What to produce
Please write out, exactly as given, the line that contains "## Analysieren des Profils" and all lines that follow it through the end of the listing, and nothing else.

────────────────────

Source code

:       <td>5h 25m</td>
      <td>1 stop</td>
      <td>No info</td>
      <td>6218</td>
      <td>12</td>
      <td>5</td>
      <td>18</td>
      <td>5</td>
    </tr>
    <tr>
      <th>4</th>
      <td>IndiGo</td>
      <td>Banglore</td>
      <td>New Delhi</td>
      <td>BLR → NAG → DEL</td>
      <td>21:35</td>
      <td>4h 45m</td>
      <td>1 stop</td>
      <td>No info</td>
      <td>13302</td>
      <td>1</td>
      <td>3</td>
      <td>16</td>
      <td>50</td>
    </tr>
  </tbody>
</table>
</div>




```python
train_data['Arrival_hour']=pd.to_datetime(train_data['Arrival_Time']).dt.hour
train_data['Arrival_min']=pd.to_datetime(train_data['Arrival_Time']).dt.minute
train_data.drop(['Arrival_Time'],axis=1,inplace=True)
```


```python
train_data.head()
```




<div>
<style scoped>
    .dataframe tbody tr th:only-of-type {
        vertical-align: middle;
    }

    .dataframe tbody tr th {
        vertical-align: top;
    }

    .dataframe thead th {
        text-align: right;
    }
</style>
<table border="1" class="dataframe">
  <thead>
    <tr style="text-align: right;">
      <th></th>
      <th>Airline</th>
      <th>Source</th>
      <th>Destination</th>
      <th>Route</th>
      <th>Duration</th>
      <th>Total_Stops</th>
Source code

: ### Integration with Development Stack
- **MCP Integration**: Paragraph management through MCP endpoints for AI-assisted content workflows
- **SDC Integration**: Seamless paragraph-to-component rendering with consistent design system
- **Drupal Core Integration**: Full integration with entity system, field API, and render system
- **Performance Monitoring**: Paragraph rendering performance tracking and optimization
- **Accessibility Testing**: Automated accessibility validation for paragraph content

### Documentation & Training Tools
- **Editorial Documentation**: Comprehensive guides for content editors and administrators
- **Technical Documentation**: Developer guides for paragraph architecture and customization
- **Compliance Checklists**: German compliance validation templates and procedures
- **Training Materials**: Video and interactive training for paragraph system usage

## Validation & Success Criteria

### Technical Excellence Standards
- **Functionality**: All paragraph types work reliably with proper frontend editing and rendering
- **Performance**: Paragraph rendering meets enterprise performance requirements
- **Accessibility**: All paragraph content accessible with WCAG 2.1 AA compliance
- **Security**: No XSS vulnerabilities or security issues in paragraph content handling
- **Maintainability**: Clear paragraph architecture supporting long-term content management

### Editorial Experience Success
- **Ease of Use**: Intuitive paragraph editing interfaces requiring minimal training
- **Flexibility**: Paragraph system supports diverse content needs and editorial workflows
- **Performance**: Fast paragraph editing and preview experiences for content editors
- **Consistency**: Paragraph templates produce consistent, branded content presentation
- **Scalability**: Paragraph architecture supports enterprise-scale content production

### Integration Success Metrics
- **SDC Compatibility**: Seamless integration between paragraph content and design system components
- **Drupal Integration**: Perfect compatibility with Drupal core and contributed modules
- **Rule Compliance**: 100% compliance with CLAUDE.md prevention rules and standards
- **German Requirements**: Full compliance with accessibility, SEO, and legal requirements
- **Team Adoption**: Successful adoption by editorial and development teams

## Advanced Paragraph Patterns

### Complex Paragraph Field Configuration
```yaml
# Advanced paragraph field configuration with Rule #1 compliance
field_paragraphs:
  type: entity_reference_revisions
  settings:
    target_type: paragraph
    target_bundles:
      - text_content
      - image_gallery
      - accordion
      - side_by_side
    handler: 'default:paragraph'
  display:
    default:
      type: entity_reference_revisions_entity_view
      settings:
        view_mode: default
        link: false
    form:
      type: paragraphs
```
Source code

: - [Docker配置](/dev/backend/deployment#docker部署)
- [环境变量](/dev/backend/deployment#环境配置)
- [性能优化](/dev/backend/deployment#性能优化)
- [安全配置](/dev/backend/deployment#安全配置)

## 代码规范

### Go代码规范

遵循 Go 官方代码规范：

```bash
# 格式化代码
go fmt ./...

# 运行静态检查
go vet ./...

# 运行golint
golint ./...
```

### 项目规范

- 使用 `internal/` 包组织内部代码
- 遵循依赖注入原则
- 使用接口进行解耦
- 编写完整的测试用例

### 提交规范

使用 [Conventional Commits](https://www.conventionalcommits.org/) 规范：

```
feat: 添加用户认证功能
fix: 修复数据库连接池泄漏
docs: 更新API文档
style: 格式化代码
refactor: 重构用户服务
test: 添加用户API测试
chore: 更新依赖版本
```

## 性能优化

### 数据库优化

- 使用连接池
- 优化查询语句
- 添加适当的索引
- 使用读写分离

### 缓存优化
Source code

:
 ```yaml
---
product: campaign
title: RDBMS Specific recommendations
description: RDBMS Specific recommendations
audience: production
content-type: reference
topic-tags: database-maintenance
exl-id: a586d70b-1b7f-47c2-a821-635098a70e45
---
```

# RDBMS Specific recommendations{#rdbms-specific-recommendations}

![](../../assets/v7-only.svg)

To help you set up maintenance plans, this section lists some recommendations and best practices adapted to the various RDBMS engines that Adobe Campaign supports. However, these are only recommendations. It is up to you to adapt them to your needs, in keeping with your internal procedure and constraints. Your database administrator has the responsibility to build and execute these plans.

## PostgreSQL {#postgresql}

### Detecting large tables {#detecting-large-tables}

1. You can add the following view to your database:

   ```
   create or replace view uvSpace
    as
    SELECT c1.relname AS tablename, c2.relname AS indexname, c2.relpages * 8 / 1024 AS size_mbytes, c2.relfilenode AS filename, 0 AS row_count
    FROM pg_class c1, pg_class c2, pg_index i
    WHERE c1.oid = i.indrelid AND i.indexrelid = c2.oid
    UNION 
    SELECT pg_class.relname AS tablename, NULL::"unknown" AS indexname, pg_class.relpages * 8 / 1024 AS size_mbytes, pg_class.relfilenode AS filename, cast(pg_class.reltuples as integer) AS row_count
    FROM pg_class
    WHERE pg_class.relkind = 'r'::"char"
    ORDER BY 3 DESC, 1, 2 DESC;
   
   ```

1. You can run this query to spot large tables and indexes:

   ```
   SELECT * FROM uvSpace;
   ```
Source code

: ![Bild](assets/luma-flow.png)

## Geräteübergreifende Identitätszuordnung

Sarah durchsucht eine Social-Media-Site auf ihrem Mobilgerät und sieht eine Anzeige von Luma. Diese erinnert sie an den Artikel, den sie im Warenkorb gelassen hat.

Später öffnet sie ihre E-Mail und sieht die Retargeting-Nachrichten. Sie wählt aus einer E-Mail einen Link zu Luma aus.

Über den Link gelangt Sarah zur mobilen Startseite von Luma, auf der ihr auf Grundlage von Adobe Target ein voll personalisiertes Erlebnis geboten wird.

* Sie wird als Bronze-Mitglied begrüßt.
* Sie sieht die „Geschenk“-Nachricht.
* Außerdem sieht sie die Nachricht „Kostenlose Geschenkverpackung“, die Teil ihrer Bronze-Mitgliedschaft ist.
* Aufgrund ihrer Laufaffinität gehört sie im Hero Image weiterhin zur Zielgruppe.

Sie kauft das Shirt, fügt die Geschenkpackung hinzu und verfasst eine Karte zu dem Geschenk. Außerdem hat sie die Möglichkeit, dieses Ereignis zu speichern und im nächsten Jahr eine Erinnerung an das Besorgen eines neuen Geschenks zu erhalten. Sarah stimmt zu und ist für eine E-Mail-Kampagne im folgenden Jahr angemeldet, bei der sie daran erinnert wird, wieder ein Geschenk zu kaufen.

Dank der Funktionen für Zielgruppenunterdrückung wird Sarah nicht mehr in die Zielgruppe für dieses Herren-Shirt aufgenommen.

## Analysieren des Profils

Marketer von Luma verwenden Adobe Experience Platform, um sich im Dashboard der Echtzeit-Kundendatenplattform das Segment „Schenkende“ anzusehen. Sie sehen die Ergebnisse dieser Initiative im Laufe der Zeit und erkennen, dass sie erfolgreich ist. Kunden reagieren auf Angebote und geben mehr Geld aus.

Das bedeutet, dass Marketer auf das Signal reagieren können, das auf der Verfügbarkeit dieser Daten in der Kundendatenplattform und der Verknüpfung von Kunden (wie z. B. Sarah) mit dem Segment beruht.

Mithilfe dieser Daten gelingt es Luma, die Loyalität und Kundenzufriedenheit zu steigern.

────────────────────

Response to the task
## Analysieren des Profils

Marketer von Luma verwenden Adobe Experience Platform, um sich im Dashboard der Echtzeit-Kundendatenplattform das Segment „Schenkende“ anzusehen. Sie sehen die Ergebnisse dieser Initiative im Laufe der Zeit und erkennen, dass sie erfolgreich ist. Kunden reagieren auf Angebote und geben mehr Geld aus.

Das bedeutet, dass Marketer auf das Signal reagieren können, das auf der Verfügbarkeit dieser Daten in der Kundendatenplattform und der Verknüpfung von Kunden (wie z. B. Sarah) mit dem Segment beruht.

Mithilfe dieser Daten gelingt es Luma, die Loyalität und Kundenzufriedenheit zu steigern.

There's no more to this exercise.